For your total function it would be easier to just say
or equivalently in point-free form
I still need to learn about Y-combinator :)
As for your example of using function composition - it definitely looks cleaner then my code.
Yet my goal was to find how an issue of anonymous recursive functions is addressed in Haskell, so that was the goal of my example question.
Thanks for your feedback. it really helps!
Congratulations! You've just discovered one of the central problems in early lambda calculus, and it's precisely this problem that resulted in types being introduced in the first place.
The short answer is that in general, you can't take a recursive function and turn it into a lambda expression.
Now here's the long answer.
You have a function:
> tot = ... tot ...
You can abstract out the recursive call by giving it a name:
> tot = (\r -> ... r ...) tot
What you have now is kind of like an equation to be solved. You have a lambda expression f and you want to find a lambda expression tot such that tot = f tot. In other words, you want to find a fixed point of f.
Sometimes, fixed points are expressible as lambda expressions, and sometimes they are not.
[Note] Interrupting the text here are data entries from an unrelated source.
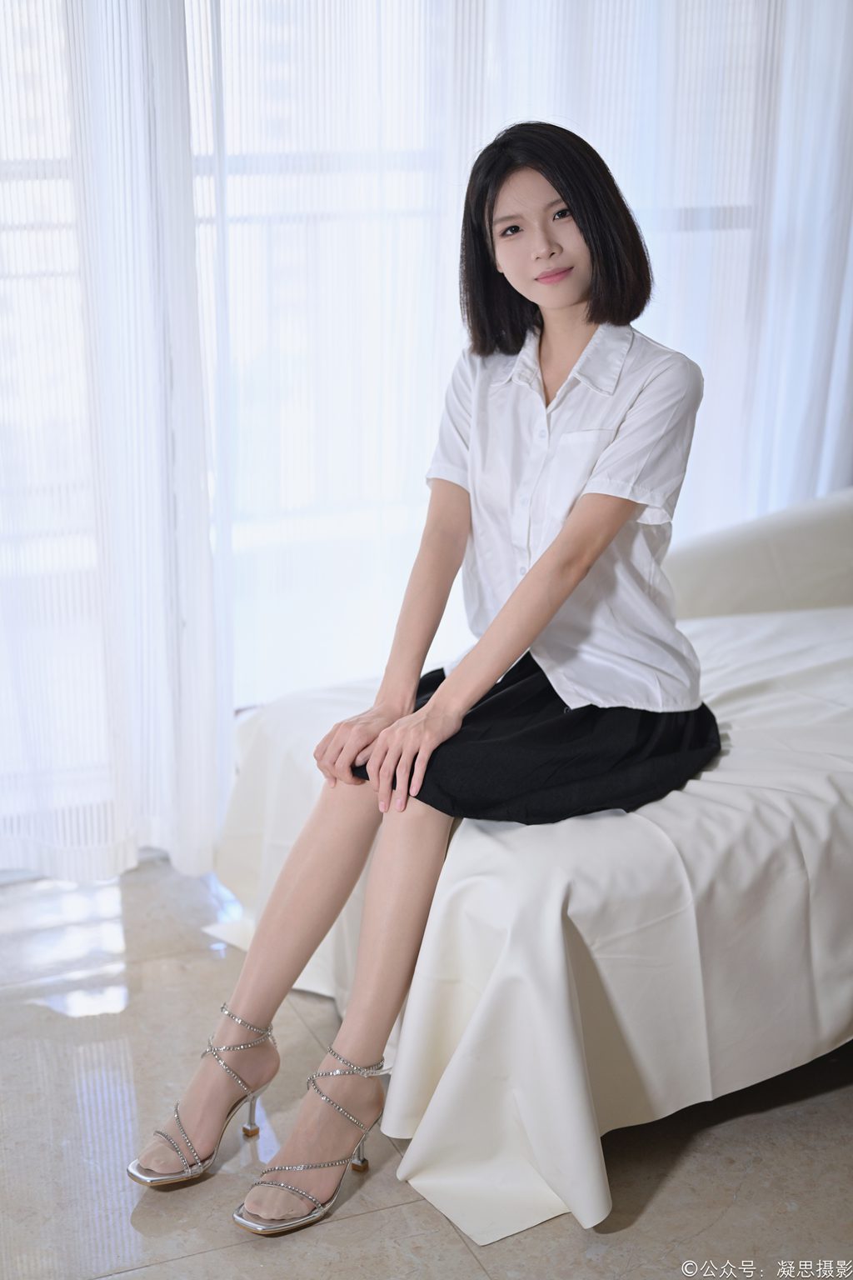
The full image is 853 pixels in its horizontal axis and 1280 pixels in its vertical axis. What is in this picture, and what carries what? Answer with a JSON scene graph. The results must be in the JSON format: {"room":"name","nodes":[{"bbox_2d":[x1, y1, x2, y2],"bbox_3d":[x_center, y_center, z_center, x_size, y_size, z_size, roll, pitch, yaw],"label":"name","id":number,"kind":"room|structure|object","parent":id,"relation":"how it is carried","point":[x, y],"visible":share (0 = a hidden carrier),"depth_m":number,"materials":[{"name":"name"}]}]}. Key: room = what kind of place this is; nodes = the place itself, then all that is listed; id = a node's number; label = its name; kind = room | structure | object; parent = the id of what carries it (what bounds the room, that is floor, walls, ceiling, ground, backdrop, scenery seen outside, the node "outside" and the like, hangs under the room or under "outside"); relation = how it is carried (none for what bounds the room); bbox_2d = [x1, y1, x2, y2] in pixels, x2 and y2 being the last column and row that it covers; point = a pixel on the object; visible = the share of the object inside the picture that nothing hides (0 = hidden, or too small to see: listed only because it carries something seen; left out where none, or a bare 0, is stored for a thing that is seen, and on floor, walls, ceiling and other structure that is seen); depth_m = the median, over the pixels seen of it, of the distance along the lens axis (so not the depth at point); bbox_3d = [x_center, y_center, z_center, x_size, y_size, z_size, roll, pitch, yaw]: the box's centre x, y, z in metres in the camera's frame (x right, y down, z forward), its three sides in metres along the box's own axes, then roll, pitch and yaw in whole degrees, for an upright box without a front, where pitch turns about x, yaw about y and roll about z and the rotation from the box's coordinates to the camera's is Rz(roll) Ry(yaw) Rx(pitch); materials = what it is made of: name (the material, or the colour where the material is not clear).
{"room":"bedroom","nodes":[
{"label":"bedroom","id":0,"kind":"room"},
{"bbox_2d":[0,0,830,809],"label":"window","id":1,"kind":"structure","parent":0,"point":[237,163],"depth_m":3.45,"materials":[{"name":"white"}]},
{"bbox_2d":[0,0,224,889],"bbox_3d":[-1.008,-0.874,2.935,1.405,2.796,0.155,-6,16,-21],"label":"sheer curtain","id":2,"kind":"object","parent":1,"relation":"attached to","point":[187,732],"visible":0.91,"depth_m":3.23,"materials":[{"name":"white fabric"}]},
{"bbox_2d":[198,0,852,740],"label":"sheer curtain","id":3,"kind":"object","parent":1,"relation":"attached to","point":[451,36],"visible":0.49,"depth_m":3.39,"materials":[{"name":"white fabric"}]},
{"bbox_2d":[0,851,852,1279],"bbox_3d":[0.347,1.004,1.551,5.038,0.102,5.070,-6,16,-21],"label":"floor","id":4,"kind":"structure","parent":0,"point":[374,1216],"depth_m":2.47,"materials":[{"name":"grey tile"}]},
{"bbox_2d":[205,486,852,1246],"bbox_3d":[0.773,0.134,3.047,2.205,0.818,1.255,-6,16,-21],"label":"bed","id":5,"kind":"object","parent":4,"relation":"on","point":[508,897],"visible":0.71,"depth_m":2.43,"materials":[{"name":"white fabric"}]},
{"bbox_2d":[118,125,715,1238],"bbox_3d":[0.059,-0.018,2.472,0.820,1.319,0.573,-6,16,-21],"label":"woman","id":6,"kind":"object","parent":5,"relation":"on","point":[571,582],"visible":0.96,"depth_m":2.46},
{"bbox_2d":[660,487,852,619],"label":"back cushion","id":7,"kind":"object","parent":5,"relation":"on","point":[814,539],"visible":0.74,"depth_m":3.42,"materials":[{"name":"fabric"}]}
]}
The obvious fixed points of (\x -> x*x), which are 0 and 1, are expressible, for example.
However, in Haskell, there's a way to always find the "least" (in some technical sense) fixed point of a function:
fix :: (a -> a) -> a
fix f = let y = f y in y
Or slightly more clearly, though possibly less efficiently:
fix f = f (fix f)
In the case above, you can write your lambda expression as:
total f = fix (\tot n -> case n of
0 -> 0
_ -> f n + tot (n-1))
No recursion, except for the bit hidden inside fix.
Now reason why this was a problem in early lambda calculus was that it turns out that it's possible to express fix without recursion, if your language is untyped! Here it is:
-- Not valid Haskell. Try it and see.
fix = \f -> (\x -> f (x x)) (\x -> f (x x))
It turns out that the ability to express the fixed point operator is to lambda calculus what Russell's paradox is to set theory. The details aren't important, but it's for this reason that types were introduced (both to lambda calculus and to set theory!).
Thanks for the comments!
To illustrate my reasoning on the subject:
1)If something does not have a name then there is no way to call it.
2)Recursion function calls itself by defenition.
3)To call anybody, including itself, function must know the name of the party it calls.
4)Lambda function is anonymous function, does not have any name, so it can not call itself, so it can not be recursive.
5)Yet there could be some trick for lambda to refer to itself, some syntactic shugar like 'this' in OO languages.
Is this what you mean by "fixed point"?
To be frank I lost your reasoning at ths point:
>You can abstract out the recursive call by giving it a name:
> tot = (\r -> ... r ...) tot
What does this last notaion mean?